[Saved entries]
==============================
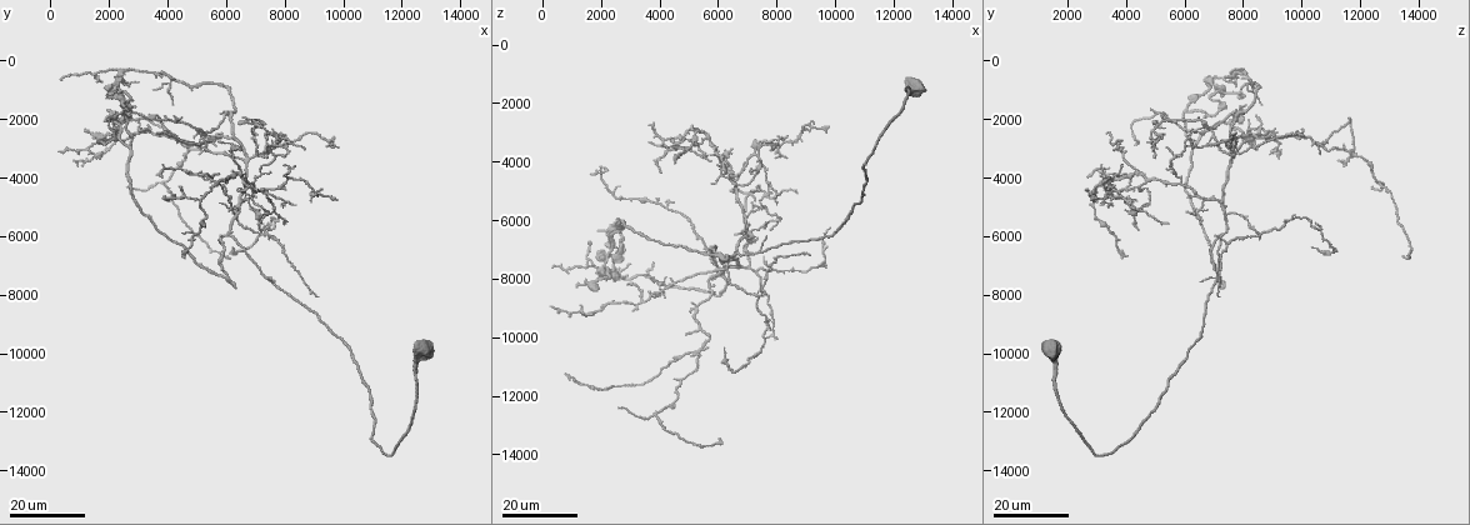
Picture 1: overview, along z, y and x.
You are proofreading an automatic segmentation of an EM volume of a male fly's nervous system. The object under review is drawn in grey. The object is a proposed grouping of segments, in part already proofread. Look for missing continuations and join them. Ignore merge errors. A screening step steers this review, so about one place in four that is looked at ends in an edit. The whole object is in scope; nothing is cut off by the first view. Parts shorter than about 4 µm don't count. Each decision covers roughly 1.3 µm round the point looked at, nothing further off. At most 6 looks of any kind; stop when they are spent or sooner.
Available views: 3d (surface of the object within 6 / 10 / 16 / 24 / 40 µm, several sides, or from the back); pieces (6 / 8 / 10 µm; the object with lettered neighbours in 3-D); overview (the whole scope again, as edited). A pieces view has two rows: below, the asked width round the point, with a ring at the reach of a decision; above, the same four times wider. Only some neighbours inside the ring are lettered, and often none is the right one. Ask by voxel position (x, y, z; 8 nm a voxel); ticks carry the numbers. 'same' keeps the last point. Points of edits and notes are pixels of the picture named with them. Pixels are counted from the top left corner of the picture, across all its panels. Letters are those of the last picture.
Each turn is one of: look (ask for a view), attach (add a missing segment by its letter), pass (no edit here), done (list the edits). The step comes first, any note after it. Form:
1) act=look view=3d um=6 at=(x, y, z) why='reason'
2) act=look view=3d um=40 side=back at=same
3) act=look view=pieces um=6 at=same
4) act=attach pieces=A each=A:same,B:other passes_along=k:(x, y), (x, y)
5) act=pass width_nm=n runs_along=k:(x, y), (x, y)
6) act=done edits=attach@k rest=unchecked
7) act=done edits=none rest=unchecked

act=look view=3d um=24 at=(2900, 1500, 7900) why='branch stops here'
==============================
__About this exercise__: Please report all lines in the entries where "first" appears.

__Solution__:
You are proofreading an automatic segmentation of an EM volume of a male fly's nervous system. The object under review is drawn in grey. The object is a proposed grouping of segments, in part already proofread. Look for missing continuations and join them. Ignore merge errors. A screening step steers this review, so about one place in four that is looked at ends in an edit. The whole object is in scope; nothing is cut off by the first view. Parts shorter than about 4 µm don't count. Each decision covers roughly 1.3 µm round the point looked at, nothing further off. At most 6 looks of any kind; stop when they are spent or sooner.
Each turn is one of: look (ask for a view), attach (add a missing segment by its letter), pass (no edit here), done (list the edits). The step comes first, any note after it. Form:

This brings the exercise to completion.